Prior to February 2021, we followed the RICS best practice guidance surrounding orders submitted with a gift card via their API. This best practice consisted of all gift cards applied as a "coupon", deducting from the total sale. This is the only option via their Order Submission API (a gift card field isn't present for us to use). This often resulted in reporting inconsistencies, since these transactions were viewed as a discount by RICS.
After receiving feedback from RICS-based stores inquiring about the possibility of a reconciliation method that more closely mirrored RICS's gift card credit redemption model of in-store purchases (where the gift card is credited at creation, then profit is shown at redemption), we engaged with RICS to find a better solution.
The result, and new best practice guidance from RICS, is two-fold.
First, we now submit the gift card totals with the order transaction, then, via a separate API process, remove the spent value from the gift card in RICS. The end result, where gift card transactions are included, shows the full order total in RICS, not a discounted amount. Your payment gateway will accurately charge the cash value for the transaction minus the gift card, and the gift card value will be reduced in the background as it should.
However, while this new reconciliation process more accurately reflects accounting best practices defined by RICS, and thus the order totals for the day, there is a confusing caveat to be aware of.
RICS' API (the mechanism our platform uses to process transactions and orders) only allows for one "tender" type to be submitted as part of an order.
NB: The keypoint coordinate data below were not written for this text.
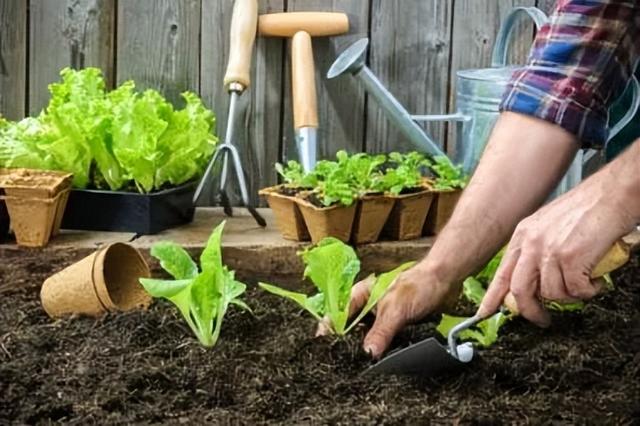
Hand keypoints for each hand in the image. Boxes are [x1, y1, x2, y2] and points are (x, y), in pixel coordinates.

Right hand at [318, 264, 460, 358]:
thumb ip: (381, 332)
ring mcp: (378, 317)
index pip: (336, 315)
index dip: (328, 331)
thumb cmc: (417, 285)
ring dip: (364, 349)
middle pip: (348, 328)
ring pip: (364, 336)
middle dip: (346, 344)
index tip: (325, 349)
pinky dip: (378, 350)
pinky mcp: (391, 326)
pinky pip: (380, 341)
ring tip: (359, 365)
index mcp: (359, 295)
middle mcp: (365, 306)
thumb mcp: (396, 310)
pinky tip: (378, 360)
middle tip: (344, 363)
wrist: (443, 280)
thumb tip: (367, 354)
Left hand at [478, 171, 637, 325]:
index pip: (502, 273)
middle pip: (519, 290)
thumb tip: (536, 280)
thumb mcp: (548, 225)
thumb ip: (537, 250)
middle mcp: (531, 243)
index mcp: (523, 235)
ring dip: (570, 296)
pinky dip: (588, 292)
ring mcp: (549, 251)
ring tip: (584, 286)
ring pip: (551, 293)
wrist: (612, 194)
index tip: (484, 313)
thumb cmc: (587, 209)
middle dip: (530, 311)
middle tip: (542, 320)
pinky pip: (576, 290)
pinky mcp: (571, 258)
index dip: (492, 297)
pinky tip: (596, 282)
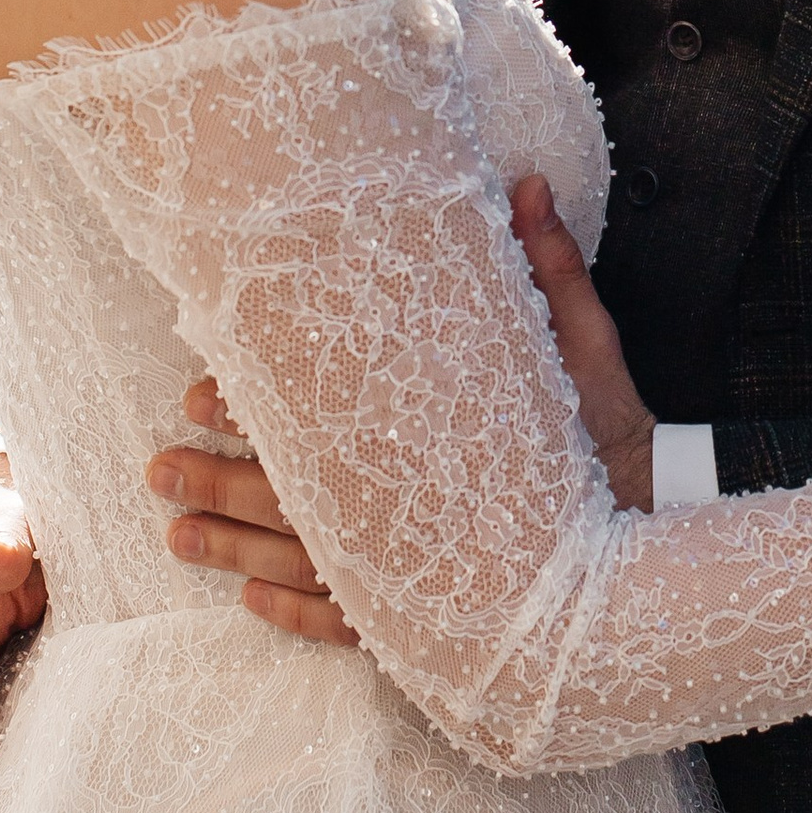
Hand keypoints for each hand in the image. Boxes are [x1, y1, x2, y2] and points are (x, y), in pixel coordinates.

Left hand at [154, 176, 658, 632]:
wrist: (656, 562)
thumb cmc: (612, 446)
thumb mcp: (588, 350)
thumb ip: (547, 268)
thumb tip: (523, 183)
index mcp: (422, 445)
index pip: (314, 421)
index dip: (249, 407)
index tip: (197, 395)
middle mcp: (400, 518)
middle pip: (286, 495)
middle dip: (215, 479)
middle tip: (155, 467)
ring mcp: (408, 582)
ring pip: (298, 565)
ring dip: (232, 547)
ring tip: (173, 535)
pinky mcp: (424, 629)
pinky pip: (342, 628)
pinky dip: (291, 614)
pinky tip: (249, 604)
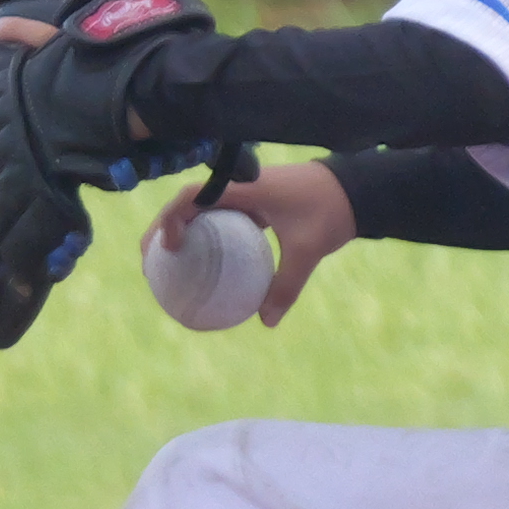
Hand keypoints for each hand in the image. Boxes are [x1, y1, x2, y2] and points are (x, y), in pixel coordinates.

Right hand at [162, 159, 356, 329]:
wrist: (358, 188)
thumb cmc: (331, 212)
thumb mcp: (308, 250)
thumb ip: (286, 285)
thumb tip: (267, 322)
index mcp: (246, 187)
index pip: (194, 195)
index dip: (172, 218)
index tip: (170, 246)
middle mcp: (240, 185)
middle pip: (188, 202)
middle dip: (163, 228)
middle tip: (150, 264)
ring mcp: (248, 192)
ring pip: (203, 207)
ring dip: (182, 229)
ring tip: (166, 263)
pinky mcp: (257, 200)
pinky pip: (223, 215)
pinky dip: (208, 233)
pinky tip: (205, 261)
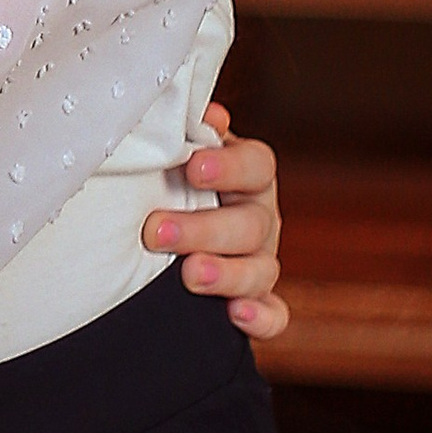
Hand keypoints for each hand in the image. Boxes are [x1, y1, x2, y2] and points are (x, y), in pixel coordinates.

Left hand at [147, 102, 287, 337]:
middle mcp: (260, 217)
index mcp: (248, 176)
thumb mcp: (175, 153)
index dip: (229, 166)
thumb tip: (206, 115)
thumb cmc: (169, 182)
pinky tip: (235, 315)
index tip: (193, 167)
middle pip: (250, 223)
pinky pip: (273, 314)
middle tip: (158, 230)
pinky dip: (260, 317)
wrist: (163, 232)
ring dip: (226, 274)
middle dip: (204, 229)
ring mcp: (261, 261)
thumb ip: (187, 132)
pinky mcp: (256, 301)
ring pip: (261, 270)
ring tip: (189, 275)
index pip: (256, 165)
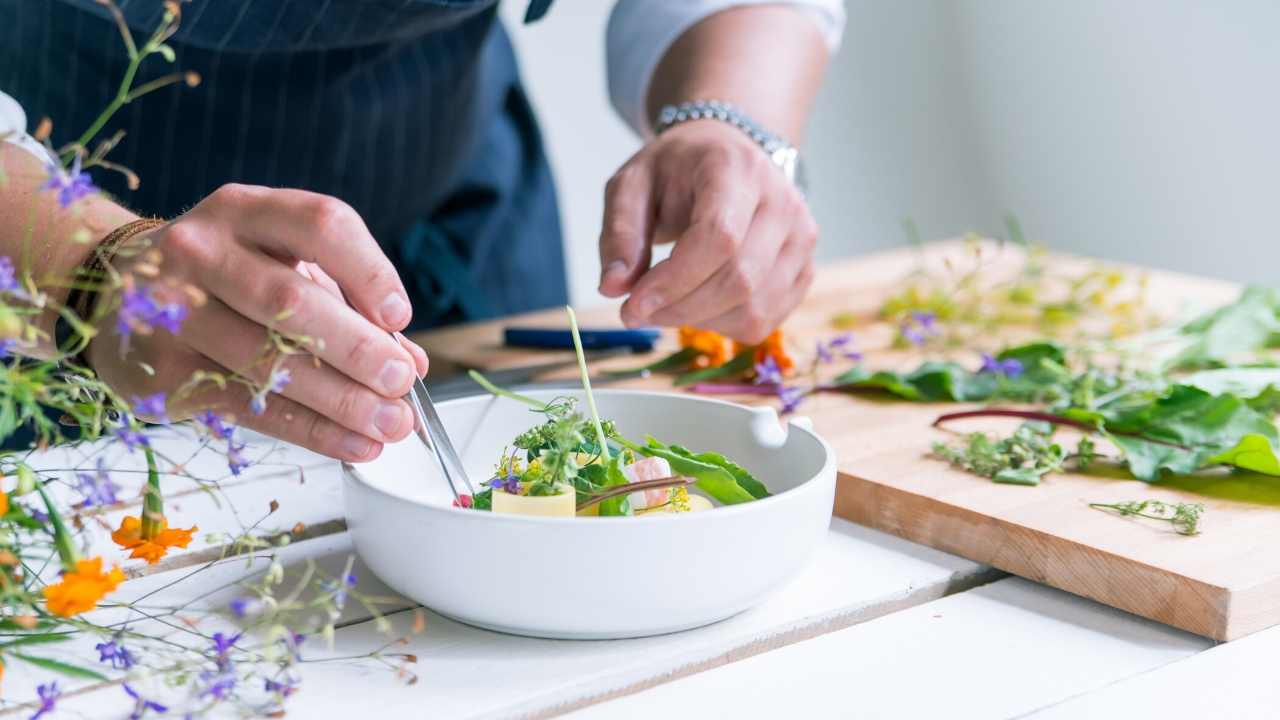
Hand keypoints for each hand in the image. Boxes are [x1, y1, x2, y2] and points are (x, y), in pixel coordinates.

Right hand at [88, 184, 428, 461]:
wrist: (115, 292)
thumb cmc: (226, 276)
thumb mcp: (284, 265)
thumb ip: (351, 305)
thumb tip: (412, 362)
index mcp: (246, 211)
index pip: (320, 225)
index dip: (369, 271)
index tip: (400, 316)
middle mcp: (203, 251)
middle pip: (292, 301)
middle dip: (358, 348)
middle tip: (400, 383)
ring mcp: (173, 310)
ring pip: (269, 360)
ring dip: (342, 400)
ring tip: (391, 424)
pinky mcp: (163, 370)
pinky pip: (251, 406)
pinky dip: (313, 430)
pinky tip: (355, 443)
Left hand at [598, 120, 816, 343]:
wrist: (728, 156)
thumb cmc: (677, 171)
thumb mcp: (632, 185)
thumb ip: (620, 234)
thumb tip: (613, 287)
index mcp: (737, 169)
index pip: (719, 237)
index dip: (674, 281)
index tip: (632, 304)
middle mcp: (782, 201)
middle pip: (739, 279)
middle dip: (678, 308)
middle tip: (637, 310)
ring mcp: (801, 238)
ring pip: (752, 309)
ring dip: (697, 320)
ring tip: (665, 303)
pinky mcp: (804, 269)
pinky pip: (763, 321)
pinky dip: (721, 325)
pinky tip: (696, 303)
As such, in RICS reporting, the gift card amount will not be broken out in the report, and the full tender amount will be under a single category based on how your system is setup (e.g. "External Payment" or "Mastercard").
Sally purchases a $100 gift card to your store on 12/1/2020
Sally visits your online store on 1/15/2021 and adds $200 worth of merchandise to her virtual shopping cart.
Sally redeems the entirety of her $100 gift card in this online shopping cart
Sally is charged $5 for tax/shipping, and the total charged to her credit card by your payment gateway is $105 ($200 - $100 +$5)
Sally's invoice (created by Run Free Project and emailed to her) will reflect a total charge of $105, with her gift card purchase appearing as its own separate line item
However, the corresponding order in RICS will reflect a total charge of $205. The charges and reporting in RICS associated with that order will also reflect a total charge of $205 as well.
In RICS, the gift card associated with Sally's purchase from 12/1/2020 will reflect the proper balance ($0 in this case) and will have been applied to the sale in the proper way, even though the sale record RICS does not appear to reflect it.
Run Free Project injects "Gift Card Purchase", card number, and amount into the comments section of the order we submit into RICS for tracking purposes, but at this time, we are constrained from separating multiple charges from a single order into multiple tender types, which is why the reporting looks "weird".
Rest assured, this process is following best practices and your sales, gift card redemptions, and totals are being properly accounted for, even though the reporting information is confusing.
When RICS gives us the ability to apply multiple tender types to an order through their API, we will adjust our submission process to separate gift card transactions as their own tender type, which will correct RICS's reporting issue.
At this point, we have no way around this. Until RICS updates their API, this is the best we can do while still following best practices.